Из-под копыт летят комья мерзлого дерна. Земля под нами ощутимо подрагивает. Кажется, что через миг вся округа взбрыкнет и пустится в жуткий и нескончаемый пляс.

Между прочим, я командир, пусть и младший. Как-никак у меня под началом восемь парней. Они ждут моих приказаний, но какие уж тут приказы? Мы все, все до единого, захвачены неудержимым потоком, который, того и гляди, понесет нас, как щепки. Захочет — размечет, захочет — опять соберет воедино. Куда помчат кони, туда устремимся и мы.

Пытаться чем-то тут управлять просто глупо. Сам Зевс с его громами не был бы услышан в таком оглушающем грохоте, да хоть бы и был, что с того? Мы, увлекаемые незримым, но неодолимым водоворотом, все равно не сумели бы подчиниться ему. Так что тут говорить о каких-то земных видах власти?

Но (кстати, больше задницей, чем рассудком) я постепенно начинаю осознавать, что задачей чапающей впереди нас пехтуры является маскировка действий следующей за ней кавалерии. Враг не должен понять, движется ли наша конница, а если движется, то куда и зачем. Внизу продолжается коловращение неприятельских орд. Варвары явно намереваются покончить с окруженными маками, чтобы затем накинуться на приближающиеся подразделения и проделать то же самое с ними.

Сейчас мы находимся на полпути к дну долины и просто дуреем от несущейся снизу и все нарастающей какофонии битвы. Свист стрел, лязг оружия, рев тысяч глоток напрочь лишают нас слуха. Но зрение не подводит. Я вижу, как едущий впереди строя Стефан сближается с командиром наемников, рядом с которым держится знаменосец — юнец не старше пятнадцати лет. Стефан с фригийцем обмениваются парой фраз, и знаменосец высоко вскидывает вверх древко, на котором развевается длинный и узкий малиновый «змей».

Этот сигнал всем понятен без слов.

Следовать к стягу.

Двигаться лишь к нему и за ним.

Наемные конники, только что невозмутимо восседавшие на своих рослых красавцах, начинают их разворачивать, опять перестраиваясь в колонну. Мы повторяем маневр. Могучие скакуны подбираются, переходя с шага на рысь. Лошадки под нами делают то же самое, не дожидаясь наших команд. А когда фригийцы с каппадокийцами разгоняются до галопа, наш арьергард без малейшей заминки подверстывается к их аллюру.

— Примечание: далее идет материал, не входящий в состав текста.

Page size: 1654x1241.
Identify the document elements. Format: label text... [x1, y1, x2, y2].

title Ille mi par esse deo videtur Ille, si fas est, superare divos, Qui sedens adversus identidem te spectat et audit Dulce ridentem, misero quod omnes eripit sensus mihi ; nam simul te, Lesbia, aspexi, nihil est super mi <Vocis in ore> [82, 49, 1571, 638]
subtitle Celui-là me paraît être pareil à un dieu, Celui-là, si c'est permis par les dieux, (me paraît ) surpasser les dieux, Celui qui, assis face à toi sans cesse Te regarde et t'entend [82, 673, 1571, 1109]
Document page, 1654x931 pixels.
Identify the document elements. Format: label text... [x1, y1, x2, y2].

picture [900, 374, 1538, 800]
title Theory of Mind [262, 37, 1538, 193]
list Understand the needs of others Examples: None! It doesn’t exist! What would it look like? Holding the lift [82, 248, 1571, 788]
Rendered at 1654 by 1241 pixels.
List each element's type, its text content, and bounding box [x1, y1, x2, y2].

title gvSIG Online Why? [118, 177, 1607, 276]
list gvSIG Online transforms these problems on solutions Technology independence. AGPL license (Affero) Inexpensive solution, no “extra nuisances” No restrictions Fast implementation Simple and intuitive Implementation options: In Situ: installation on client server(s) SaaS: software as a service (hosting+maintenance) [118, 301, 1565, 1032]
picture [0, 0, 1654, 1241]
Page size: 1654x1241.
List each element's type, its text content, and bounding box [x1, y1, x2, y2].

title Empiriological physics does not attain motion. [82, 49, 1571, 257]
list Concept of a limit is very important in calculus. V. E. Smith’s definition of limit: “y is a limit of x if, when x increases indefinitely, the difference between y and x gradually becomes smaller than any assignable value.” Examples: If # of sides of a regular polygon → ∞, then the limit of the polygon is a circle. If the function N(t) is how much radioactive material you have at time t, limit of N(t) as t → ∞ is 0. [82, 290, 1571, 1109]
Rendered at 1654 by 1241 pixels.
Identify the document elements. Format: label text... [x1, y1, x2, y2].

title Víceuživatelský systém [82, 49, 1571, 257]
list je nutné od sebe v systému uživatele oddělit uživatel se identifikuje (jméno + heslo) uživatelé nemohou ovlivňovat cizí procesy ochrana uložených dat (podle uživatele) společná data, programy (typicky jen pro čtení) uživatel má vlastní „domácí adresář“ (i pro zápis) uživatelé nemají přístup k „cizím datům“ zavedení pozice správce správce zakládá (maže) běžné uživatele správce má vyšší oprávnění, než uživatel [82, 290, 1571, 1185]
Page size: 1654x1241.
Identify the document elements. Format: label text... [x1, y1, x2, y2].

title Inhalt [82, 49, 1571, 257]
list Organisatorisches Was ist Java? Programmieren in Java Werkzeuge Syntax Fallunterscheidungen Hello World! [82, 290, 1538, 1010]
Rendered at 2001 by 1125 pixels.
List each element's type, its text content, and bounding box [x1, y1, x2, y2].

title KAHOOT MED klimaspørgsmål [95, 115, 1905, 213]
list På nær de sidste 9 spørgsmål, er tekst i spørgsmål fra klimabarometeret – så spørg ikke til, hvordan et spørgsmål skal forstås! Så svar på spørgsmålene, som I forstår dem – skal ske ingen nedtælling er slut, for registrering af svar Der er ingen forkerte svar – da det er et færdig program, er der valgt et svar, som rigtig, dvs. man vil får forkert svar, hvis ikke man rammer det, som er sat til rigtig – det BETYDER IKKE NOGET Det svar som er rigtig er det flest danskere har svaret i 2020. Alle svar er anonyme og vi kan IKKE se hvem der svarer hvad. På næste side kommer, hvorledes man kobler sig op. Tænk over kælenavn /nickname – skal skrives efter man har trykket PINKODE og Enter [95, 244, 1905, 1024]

— Дошло, Меченый? — ору я сквозь пелену летящего снега.

Он гогочет, указывая копьем на наемников.

— Делаем как они, вот и все!

Но прежде чем наша колонна уносится вправо, я краем глаза успеваю заметить закованных в металл всадников, неудержимой лавиной мчащихся вниз по противоположному ободу чаши под царской агемой и македонским штандартом со львом. Александр и «друзья». Дрожь земли входит в мою кобылку, пробивая ее от копыт и до холки.

Час настал.

Знаменитой скифской тактике — великому безостановочному кружению конных стрелков — может противостоять только одно — вбитая в это «колесо» «палка». Или, иными словами, боковой сильный удар, способный остановить нескончаемое вращение. Необходимо во что бы то ни стало разорвать круг степняков, прижать их к воде, к пропасти или к скальной громаде. Лишить подвижности, чтобы наша пехота или кавалерия могла сойтись с ними вплотную. Но кочевники знают свою слабину. А еще они знают Дикие Земли и выбирают для боя такие места, где поблизости нет ни реки, ни горы, ни каньона. Прижать их там не к чему, вот в чем загвоздка.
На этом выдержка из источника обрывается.